As soon as I read her first-verse collection Colossus, I knew that she was the poet and I was not.
We talked mainly about writing and about our lives as the mothers of small children. She told me of her psychoanalysis, which had been unsuccessful because she had been given shock treatment.
Even if she was privately weighed down by her own thoughts and feelings, she never displayed her unhappiness. I remember a young man who was visiting my home when she was there offering round his cigarettes. I said regretfully that I had given up. "Why give anything up?" said Sylvia. She always gave an impression of poise, self-command, composure - not the narrow, shallow creature portrayed in this film.
It was at her own request that she came with her two small children, Nicholas and Frieda, to my house in Islington, to spend what turned out to be the last few days and nights of her life with myself and my husband.

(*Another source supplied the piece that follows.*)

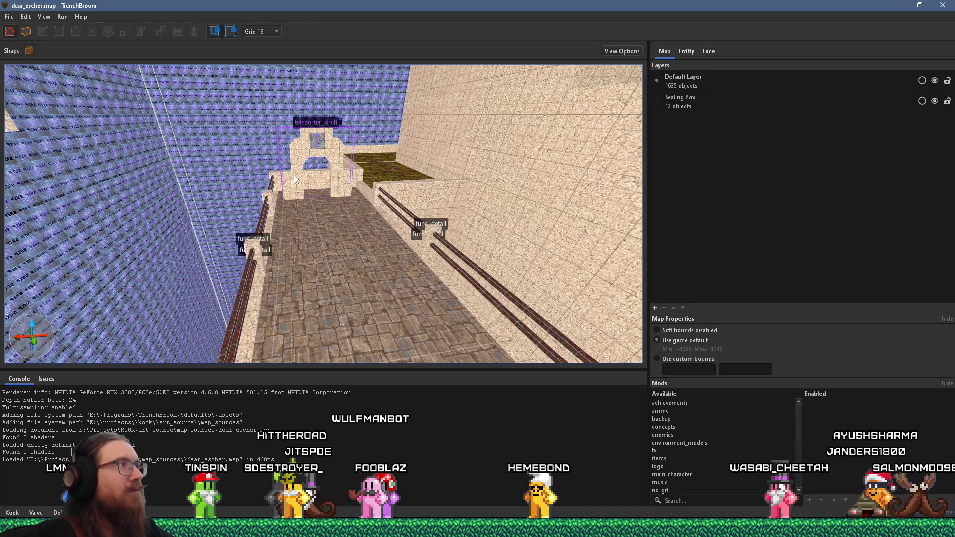
pyautogui.press('alt+Tab')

Her depression was evident by now: controlled by a complex arrangement of uppers and downers, which she asked me to help her take in the right order at the right times. I let her sleep and cooked for her and the children. She was no longer capable of doing so - her depression made her almost trance-like: she wanted very much to care for her children but she would stand, looking at them, quite helpless.
By this point, she seemed to me to have lost faith in getting back with Ted. She had stopped loving him.
"He has emerged as such a small man," she said, adding that she thought he was utterly brutal. The film suggests the opposite.
In this dramatisation of her life, Sylvia dresses up, curls her hair, puts on make-up and opens the door of her London apartment to her husband after months of separation. That meeting probably happened. I saw her dressing carefully, in a blue and Lurex maxi-dress and doing her hair to go and meet Ted. But what passed between them is unknown.
At her funeral Ted said to me: "I told her that by summer we'd be back together at Court Green" (this was their house in Devon).
The film suggests the opposite - that he could not leave his lover, Assia, the wife of Canadian poet David Wevill, because she was pregnant, and this is portrayed as the ultimate cause of Sylvia's suicide. The point of the scene seems to be that Hughes could be faithful to a woman given a fair chance.
Assia was, indeed, pregnant - she had the baby aborted a few weeks after Sylvia's death. Later she bore Hughes a daughter. But in all other respects, the truth could not have been more different.
Hughes was unfaithful to Assia as with many other women and soon deserted her. She, too, committed suicide - after murdering her little girl, yet another terrible consequence of this story.
At the end of Plath's fourth day in our house she insisted on leaving, though we pleaded with her to stay. Did we imagine that she was going home to kill herself? Not for a moment. But I do not now believe that anything we could have done or said would have kept her from her suicide.